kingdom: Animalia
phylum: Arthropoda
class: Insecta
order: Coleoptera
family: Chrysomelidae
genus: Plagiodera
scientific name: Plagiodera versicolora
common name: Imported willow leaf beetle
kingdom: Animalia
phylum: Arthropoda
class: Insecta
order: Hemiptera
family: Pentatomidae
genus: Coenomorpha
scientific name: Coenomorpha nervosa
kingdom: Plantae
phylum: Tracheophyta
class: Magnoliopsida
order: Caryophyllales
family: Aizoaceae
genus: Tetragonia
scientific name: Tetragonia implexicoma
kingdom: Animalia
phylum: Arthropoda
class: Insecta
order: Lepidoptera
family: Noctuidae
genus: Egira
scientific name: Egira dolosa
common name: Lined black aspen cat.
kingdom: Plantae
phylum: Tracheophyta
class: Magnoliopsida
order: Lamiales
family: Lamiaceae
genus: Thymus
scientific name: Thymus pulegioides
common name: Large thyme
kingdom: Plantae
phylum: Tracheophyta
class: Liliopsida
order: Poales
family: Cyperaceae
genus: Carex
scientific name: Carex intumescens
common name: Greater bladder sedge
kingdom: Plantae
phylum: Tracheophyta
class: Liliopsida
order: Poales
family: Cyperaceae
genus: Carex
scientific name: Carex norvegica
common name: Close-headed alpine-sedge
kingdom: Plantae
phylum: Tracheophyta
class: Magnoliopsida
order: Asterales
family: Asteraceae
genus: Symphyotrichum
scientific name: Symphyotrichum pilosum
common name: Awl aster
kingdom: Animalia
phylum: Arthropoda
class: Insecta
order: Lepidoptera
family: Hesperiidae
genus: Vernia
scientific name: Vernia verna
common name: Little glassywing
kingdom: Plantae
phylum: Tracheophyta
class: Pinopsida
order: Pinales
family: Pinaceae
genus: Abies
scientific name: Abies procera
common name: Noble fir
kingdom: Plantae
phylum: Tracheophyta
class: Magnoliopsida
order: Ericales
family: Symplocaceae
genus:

■ ■ ■ ■

* Task details
Arrange every line of the material above as one numbered list, leaving out any blank lines.

* Response to the task
1. kingdom: Animalia
2. phylum: Arthropoda
3. class: Insecta
4. order: Coleoptera
5. family: Chrysomelidae
6. genus: Plagiodera
7. scientific name: Plagiodera versicolora
8. common name: Imported willow leaf beetle
9. kingdom: Animalia
10. phylum: Arthropoda
11. class: Insecta
12. order: Hemiptera
13. family: Pentatomidae
14. genus: Coenomorpha
15. scientific name: Coenomorpha nervosa
16. kingdom: Plantae
17. phylum: Tracheophyta
18. class: Magnoliopsida
19. order: Caryophyllales
20. family: Aizoaceae
21. genus: Tetragonia
22. scientific name: Tetragonia implexicoma
23. kingdom: Animalia
24. phylum: Arthropoda
25. class: Insecta
26. order: Lepidoptera
27. family: Noctuidae
28. genus: Egira
29. scientific name: Egira dolosa
30. common name: Lined black aspen cat.
31. kingdom: Plantae
32. phylum: Tracheophyta
33. class: Magnoliopsida
34. order: Lamiales
35. family: Lamiaceae
36. genus: Thymus
37. scientific name: Thymus pulegioides
38. common name: Large thyme
39. kingdom: Plantae
40. phylum: Tracheophyta
41. class: Liliopsida
42. order: Poales
43. family: Cyperaceae
44. genus: Carex
45. scientific name: Carex intumescens
46. common name: Greater bladder sedge
47. kingdom: Plantae
48. phylum: Tracheophyta
49. class: Liliopsida
50. order: Poales
51. family: Cyperaceae
52. genus: Carex
53. scientific name: Carex norvegica
54. common name: Close-headed alpine-sedge
55. kingdom: Plantae
56. phylum: Tracheophyta
57. class: Magnoliopsida
58. order: Asterales
59. family: Asteraceae
60. genus: Symphyotrichum
61. scientific name: Symphyotrichum pilosum
62. common name: Awl aster
63. kingdom: Animalia
64. phylum: Arthropoda
65. class: Insecta
66. order: Lepidoptera
67. family: Hesperiidae
68. genus: Vernia
69. scientific name: Vernia verna
70. common name: Little glassywing
71. kingdom: Plantae
72. phylum: Tracheophyta
73. class: Pinopsida
74. order: Pinales
75. family: Pinaceae
76. genus: Abies
77. scientific name: Abies procera
78. common name: Noble fir
79. kingdom: Plantae
80. phylum: Tracheophyta
81. class: Magnoliopsida
82. order: Ericales
83. family: Symplocaceae
84. genus:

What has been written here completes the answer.